# EXERCISE PASSAGE
>>>

Valentine Nwabili

Personal information
- Date of birth: 17 March 1987 (age 38)
- Position: Left back

Team information
- Current team: FC Agniputhra

Senior career*
- Years: Team / Apps / (Gls)
- 2005: Sharks
- 2005–2006: Espérance / 1 / (0)
- 2006–2007: Le Havre / 0 / (0)
- 2007–2008: Espérance / 0 / (0)
- 2008–2011: Enyimba
- 2011–2012: Al-Hilal
- 2013–2014: Niger Tornadoes
- 2015–2016: Abia Warriors
- 2017: Ifeanyi Ubah
- 2022–: FC Agniputhra

International career
- 2010: Nigeria / 2 / (0)

= Valentine Nwabili =

Nigerian footballer

Valentine Nwabili (born 17 March 1987) is a Nigerian professional footballer who plays for Indian club FC Agniputhra as a left back.

==Career==
Nwabili played club football in Nigeria, Tunisia, France and Sudan for Sharks, Espérance, Le Havre, Enyimba, Al-Hilal, Niger Tornadoes, Abia Warriors and Ifeanyi Ubah He joined Abia Warriors in March 2015.

In September 2022 he was playing for Indian club FC Agniputhra.

He earned two international caps for Nigeria in 2010.

<<<

Translate this sentence from the Valentine Nwabili profile into Spanish: "In September 2022 he was playing for Indian club FC Agniputhra." The material that comes after this text has nothing to do with it.

Data entries
>>>

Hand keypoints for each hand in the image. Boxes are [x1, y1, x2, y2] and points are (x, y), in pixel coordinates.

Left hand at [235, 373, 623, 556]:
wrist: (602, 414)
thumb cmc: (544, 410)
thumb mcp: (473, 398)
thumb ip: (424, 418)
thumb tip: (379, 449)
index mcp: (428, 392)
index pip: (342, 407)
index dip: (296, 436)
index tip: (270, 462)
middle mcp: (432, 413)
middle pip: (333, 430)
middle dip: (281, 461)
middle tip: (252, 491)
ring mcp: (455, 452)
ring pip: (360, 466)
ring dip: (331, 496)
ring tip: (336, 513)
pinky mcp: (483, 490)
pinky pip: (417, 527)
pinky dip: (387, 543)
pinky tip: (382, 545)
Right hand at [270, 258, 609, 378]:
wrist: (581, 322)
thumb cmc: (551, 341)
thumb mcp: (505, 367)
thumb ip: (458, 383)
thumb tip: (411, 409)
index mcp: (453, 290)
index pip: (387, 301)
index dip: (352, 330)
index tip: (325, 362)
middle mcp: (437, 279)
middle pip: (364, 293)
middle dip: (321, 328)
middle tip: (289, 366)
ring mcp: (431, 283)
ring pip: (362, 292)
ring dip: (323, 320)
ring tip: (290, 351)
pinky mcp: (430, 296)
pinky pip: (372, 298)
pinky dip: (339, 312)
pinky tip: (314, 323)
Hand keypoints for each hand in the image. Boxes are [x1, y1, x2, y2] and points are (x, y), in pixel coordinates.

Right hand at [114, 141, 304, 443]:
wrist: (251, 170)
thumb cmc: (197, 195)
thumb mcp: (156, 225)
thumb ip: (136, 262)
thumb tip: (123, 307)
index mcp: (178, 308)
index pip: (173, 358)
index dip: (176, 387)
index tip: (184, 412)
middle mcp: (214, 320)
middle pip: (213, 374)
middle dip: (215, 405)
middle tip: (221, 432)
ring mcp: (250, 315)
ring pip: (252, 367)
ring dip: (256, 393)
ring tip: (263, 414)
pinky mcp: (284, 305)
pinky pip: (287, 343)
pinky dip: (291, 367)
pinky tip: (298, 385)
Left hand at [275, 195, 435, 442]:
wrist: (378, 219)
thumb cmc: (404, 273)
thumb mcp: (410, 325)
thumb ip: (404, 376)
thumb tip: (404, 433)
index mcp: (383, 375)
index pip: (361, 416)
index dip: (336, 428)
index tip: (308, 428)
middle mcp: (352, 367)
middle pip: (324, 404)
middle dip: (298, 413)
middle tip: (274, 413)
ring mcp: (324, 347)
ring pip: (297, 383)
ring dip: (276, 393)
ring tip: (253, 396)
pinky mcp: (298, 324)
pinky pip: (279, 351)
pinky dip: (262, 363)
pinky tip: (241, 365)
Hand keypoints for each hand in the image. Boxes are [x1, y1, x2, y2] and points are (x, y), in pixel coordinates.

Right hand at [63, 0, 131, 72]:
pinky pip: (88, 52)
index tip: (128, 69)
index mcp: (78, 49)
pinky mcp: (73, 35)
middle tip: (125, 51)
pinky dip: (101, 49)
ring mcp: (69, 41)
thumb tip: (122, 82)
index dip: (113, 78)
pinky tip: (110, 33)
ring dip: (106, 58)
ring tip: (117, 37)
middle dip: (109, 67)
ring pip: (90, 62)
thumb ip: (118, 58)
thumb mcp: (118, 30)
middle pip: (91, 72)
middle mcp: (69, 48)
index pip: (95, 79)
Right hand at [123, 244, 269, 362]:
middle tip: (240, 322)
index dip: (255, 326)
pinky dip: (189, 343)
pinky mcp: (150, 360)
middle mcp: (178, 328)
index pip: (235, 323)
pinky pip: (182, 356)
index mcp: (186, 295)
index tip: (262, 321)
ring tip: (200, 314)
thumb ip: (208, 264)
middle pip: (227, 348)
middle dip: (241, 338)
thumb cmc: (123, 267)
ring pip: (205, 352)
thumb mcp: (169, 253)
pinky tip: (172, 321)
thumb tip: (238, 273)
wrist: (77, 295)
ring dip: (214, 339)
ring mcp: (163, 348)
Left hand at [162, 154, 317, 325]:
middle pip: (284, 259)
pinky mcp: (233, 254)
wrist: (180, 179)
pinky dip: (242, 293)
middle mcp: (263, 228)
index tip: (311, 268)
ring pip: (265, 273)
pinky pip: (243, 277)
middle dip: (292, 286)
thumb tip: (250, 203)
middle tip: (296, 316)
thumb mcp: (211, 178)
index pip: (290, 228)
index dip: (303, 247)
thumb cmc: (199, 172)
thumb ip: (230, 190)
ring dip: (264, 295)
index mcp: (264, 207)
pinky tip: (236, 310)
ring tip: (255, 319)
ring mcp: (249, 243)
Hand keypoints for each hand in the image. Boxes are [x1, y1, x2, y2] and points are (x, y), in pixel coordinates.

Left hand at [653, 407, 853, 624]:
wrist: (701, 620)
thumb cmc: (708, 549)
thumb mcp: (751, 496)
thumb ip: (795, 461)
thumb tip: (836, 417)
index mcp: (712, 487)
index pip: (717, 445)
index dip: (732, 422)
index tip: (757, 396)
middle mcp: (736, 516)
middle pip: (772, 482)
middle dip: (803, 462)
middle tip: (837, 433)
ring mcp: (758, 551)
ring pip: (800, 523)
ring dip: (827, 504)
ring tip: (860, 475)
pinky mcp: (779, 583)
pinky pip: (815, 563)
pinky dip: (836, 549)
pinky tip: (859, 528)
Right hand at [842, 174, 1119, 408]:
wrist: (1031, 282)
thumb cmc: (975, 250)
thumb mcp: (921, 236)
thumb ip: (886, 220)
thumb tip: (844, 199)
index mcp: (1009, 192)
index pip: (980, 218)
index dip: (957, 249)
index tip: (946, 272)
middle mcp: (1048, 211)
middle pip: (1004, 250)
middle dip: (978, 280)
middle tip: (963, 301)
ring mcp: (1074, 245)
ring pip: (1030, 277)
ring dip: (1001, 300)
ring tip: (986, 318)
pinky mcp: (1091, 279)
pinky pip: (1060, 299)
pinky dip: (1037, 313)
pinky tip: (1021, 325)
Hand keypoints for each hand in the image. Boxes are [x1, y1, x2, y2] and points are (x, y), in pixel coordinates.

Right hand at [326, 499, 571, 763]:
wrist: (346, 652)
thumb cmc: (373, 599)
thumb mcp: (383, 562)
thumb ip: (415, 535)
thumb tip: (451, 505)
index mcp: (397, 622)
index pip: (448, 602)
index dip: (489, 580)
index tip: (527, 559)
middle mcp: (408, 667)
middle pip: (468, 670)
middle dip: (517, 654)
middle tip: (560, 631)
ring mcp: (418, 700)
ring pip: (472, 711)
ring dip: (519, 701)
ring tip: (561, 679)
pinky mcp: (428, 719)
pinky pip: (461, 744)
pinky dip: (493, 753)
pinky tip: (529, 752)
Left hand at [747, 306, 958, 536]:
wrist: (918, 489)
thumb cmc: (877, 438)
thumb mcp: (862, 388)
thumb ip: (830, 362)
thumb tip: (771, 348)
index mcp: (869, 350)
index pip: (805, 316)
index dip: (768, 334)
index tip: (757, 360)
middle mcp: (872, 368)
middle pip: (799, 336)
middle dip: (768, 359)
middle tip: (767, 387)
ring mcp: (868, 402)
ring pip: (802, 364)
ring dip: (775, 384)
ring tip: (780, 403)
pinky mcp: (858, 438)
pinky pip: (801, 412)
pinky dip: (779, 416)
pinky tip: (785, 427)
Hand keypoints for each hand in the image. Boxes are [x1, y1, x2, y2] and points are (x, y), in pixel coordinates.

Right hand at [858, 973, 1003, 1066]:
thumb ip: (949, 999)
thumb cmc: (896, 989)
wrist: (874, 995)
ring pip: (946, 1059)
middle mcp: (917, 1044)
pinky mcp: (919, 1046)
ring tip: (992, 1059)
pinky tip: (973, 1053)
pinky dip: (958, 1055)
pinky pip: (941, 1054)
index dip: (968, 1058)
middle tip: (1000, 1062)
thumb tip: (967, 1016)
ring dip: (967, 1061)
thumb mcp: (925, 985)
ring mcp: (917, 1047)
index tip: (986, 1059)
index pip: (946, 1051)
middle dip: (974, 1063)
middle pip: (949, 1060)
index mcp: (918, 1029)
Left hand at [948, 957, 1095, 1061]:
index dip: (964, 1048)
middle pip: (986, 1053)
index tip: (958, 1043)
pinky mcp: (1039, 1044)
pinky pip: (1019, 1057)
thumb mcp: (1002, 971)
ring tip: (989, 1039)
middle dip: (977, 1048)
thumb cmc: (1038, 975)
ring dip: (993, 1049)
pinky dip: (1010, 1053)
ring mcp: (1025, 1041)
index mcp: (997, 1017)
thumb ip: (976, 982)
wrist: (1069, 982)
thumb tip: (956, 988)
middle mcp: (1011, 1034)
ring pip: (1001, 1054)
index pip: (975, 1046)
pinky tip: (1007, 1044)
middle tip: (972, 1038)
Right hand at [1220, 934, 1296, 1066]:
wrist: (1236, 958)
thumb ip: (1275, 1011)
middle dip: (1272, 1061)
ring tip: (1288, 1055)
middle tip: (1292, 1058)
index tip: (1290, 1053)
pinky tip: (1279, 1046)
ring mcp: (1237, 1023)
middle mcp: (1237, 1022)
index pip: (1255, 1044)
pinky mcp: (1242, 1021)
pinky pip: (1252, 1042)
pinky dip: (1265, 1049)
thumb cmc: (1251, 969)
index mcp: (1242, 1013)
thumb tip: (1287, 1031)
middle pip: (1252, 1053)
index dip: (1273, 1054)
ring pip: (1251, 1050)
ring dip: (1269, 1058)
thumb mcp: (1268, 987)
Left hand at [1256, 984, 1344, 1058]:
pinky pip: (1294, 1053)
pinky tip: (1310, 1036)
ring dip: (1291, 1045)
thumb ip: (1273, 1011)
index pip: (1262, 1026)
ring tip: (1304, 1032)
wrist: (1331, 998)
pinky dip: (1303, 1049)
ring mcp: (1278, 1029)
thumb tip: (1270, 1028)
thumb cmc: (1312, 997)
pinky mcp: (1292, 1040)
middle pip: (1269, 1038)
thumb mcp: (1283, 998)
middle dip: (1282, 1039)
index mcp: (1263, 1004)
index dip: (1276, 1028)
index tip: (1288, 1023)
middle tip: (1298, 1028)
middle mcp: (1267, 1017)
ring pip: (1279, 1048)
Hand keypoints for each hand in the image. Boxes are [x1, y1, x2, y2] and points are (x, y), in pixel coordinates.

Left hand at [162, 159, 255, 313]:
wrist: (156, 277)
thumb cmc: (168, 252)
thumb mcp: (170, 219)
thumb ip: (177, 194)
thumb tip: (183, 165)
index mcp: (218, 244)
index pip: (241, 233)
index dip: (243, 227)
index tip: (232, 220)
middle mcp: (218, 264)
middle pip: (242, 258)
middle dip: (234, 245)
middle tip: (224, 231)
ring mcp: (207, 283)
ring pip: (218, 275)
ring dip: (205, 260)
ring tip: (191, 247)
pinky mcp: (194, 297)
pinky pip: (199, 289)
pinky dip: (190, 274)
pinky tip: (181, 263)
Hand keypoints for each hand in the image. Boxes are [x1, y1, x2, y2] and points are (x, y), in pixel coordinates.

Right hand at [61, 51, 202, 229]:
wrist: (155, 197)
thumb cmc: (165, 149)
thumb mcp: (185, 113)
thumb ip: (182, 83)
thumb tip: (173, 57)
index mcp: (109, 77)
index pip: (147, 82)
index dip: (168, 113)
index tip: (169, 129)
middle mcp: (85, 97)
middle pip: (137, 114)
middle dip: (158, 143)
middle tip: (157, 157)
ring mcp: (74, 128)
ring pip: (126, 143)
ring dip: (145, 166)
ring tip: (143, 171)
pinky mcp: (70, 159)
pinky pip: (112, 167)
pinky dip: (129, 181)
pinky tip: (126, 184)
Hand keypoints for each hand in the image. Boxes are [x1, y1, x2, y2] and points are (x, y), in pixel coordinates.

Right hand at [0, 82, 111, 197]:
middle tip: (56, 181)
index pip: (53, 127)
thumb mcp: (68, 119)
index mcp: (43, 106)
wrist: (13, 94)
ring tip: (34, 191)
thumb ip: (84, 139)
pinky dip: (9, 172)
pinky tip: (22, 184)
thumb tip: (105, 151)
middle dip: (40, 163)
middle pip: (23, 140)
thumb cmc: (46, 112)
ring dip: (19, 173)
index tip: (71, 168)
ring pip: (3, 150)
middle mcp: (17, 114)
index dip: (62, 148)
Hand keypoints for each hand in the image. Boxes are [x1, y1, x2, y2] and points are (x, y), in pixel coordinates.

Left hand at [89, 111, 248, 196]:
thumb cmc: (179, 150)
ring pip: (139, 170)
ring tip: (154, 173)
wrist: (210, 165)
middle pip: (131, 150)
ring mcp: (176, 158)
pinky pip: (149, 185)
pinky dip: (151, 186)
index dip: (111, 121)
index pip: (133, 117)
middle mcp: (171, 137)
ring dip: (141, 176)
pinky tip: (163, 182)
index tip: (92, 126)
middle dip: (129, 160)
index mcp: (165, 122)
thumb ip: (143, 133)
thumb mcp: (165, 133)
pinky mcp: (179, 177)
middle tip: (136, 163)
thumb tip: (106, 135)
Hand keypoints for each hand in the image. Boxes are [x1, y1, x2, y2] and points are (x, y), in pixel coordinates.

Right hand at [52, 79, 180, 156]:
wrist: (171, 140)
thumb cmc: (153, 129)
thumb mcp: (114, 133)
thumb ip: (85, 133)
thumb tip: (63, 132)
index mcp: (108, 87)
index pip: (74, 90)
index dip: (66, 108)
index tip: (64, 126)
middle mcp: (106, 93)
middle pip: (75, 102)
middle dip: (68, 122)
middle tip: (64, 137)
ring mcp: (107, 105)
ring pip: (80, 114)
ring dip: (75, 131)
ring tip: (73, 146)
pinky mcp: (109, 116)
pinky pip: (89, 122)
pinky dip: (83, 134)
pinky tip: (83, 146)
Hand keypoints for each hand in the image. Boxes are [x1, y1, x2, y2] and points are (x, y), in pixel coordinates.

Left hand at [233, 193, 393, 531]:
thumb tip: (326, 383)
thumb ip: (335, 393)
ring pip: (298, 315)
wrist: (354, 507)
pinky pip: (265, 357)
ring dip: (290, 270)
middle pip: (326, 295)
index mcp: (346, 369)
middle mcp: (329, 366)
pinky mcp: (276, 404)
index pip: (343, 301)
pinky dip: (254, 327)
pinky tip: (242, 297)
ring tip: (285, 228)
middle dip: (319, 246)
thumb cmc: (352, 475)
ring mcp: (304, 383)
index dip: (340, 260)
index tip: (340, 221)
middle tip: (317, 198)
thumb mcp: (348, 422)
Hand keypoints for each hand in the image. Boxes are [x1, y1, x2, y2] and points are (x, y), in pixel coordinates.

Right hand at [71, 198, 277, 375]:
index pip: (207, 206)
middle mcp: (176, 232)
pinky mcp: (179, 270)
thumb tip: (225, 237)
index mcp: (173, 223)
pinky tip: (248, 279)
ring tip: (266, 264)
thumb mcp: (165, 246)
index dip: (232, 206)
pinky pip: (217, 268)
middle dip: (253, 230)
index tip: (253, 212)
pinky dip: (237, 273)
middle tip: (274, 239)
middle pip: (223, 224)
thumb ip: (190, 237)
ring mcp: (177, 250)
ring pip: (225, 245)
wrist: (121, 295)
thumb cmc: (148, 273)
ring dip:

<<<

# RESULT OF THIS TASK
En septiembre de 2022 jugaba en el club indio FC Agniputhra.